Chapter 48
TAYLOR CRIED, “RUN!”
They dashed toward the stairwell. As they sprinted past the rows of tin men, every unit stepped out of the bays at once.
Taylor fired an EMP blast as they ran. A tin man fell forward and narrowly missed hitting Dixon.
They reached the door. Taylor flung it open, and they ran into the stairwell, Taylor in the lead and Dixon right behind as they bounded up the stairs.
Brodie was bringing up the rear and spun around. Three D-17s were feet from the stairwell door. He aimed past them to a line of advancing tin men toward the back of the room and pulled the trigger.
The recoil jerked his arm back as he kicked the stairwell door shut half a second before the grenade made contact and exploded.
The walls rattled and he almost lost his footing. Fumbling for another round, he ran up after Dixon and Taylor, reaching the top as the two women ran through the door. He could hear the tin men right behind him. He caught Taylor’s eye as she looked over her shoulder for him.
“Go!” He turned around as two tin men bounded up the steps about twenty feet away.
A thought went through his mind as he took aim: Suicide round. He pulled the trigger.
He was thrown back and slammed against the wall. He felt searing heat and pain as the blast filled the stairwell.
He was on the ground. Coughing from the smoke. Broken concrete all around him and on top of him. Why wasn’t he dead?
He struggled to his feet. Through the smoke emerged a horrible metallic deformity, a half-melted one-armed thing twitching toward him.

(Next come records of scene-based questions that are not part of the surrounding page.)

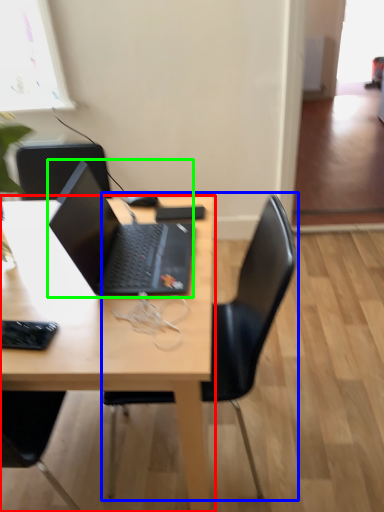
Question: Which is farther away from desk (highlighted by a red box)? chair (highlighted by a blue box) or laptop (highlighted by a green box)?

Choices:
 (A) chair
 (B) laptop

Answer: (A)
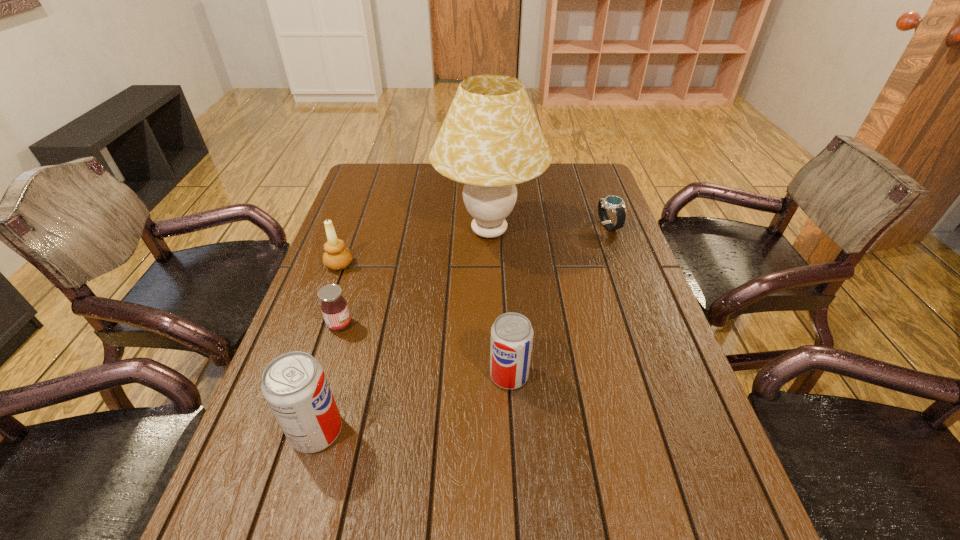
Where is `vacant area located 0.330m on the right of the nearest object`? The image size is (960, 540). vacant area located 0.330m on the right of the nearest object is located at coordinates (507, 431).

The height and width of the screenshot is (540, 960). In order to click on free space located 0.110m on the front of the shorter soda in this screenshot , I will do `click(513, 440)`.

Locate an element on the screen. The image size is (960, 540). vacant space located 0.180m on the left of the tallest object is located at coordinates (378, 232).

I want to click on vacant space located on the back of the watch, so click(588, 173).

Find the location of a particular element. The image size is (960, 540). vacant space located on the right of the candle_holder is located at coordinates (414, 265).

You are a GUI agent. You are given a task and a screenshot of the screen. Output one action in this format:
    pyautogui.click(x=<x>, y=<y>)
    Task: Click on the free space located 0.320m on the label side of the fourth farthest object
    The width and height of the screenshot is (960, 540).
    Given the screenshot: What is the action you would take?
    pyautogui.click(x=481, y=325)

Identify the location of object that is at the near edge. (294, 384).

Where is `soda located in the left edge section of the desktop`? This screenshot has height=540, width=960. soda located in the left edge section of the desktop is located at coordinates (294, 384).

Where is `candle_holder present at the left edge`? candle_holder present at the left edge is located at coordinates (336, 256).

Identify the location of jam located in the left edge section of the desktop. This screenshot has height=540, width=960. (334, 307).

He opened the door and ran out, then slammed it behind him. With any luck that thing had lost its door-opening skills. Too bad dozens of its mint-condition buddies were on its heels.
Brodie ran through the anteroom, the adrenaline pushing away the pains all over his body from the impact.
He dashed outside. The wind was whipping through the camp now, blowing sheets of sand everywhere. He could barely see the blue sky above, and the storm clouds were close.
“Brodie!”
He hobbled through the dusty air in the direction of Taylor’s voice. She and Dixon were crouched next to an armored personnel carrier, taking shelter from the wind and sand while training their EMP rifles on the door to the Vault.
Sergeant Miller stood nearby, also taking aim with his EMP-equipped M4.
Brodie got himself to a safe distance before aiming his launcher. Through the haze he saw two Rangers holding grenade launchers at the ready.
“They’re bottlenecked!” called out Miller. “Let’s roast these bastards!”
The guy who’d been on the roof with his M2 Browning was getting a hand bringing the machine gun down.
Brodie heard the boom of distant thunder. Lightning flickered over the dark hills to the south.
The Rangers got the M2 on the ground and set up. The gunner settled into firing position.
Brodie’s eyes drifted over the Rangers as they waited, enveloped by wind and desert sand, eyes and barrels locked on the door the enemy was about to breach.
They’d found their moment at last. After months of engineered defeat and simulated death, this was it.
This was the real battle, the final battle, and it was for everything.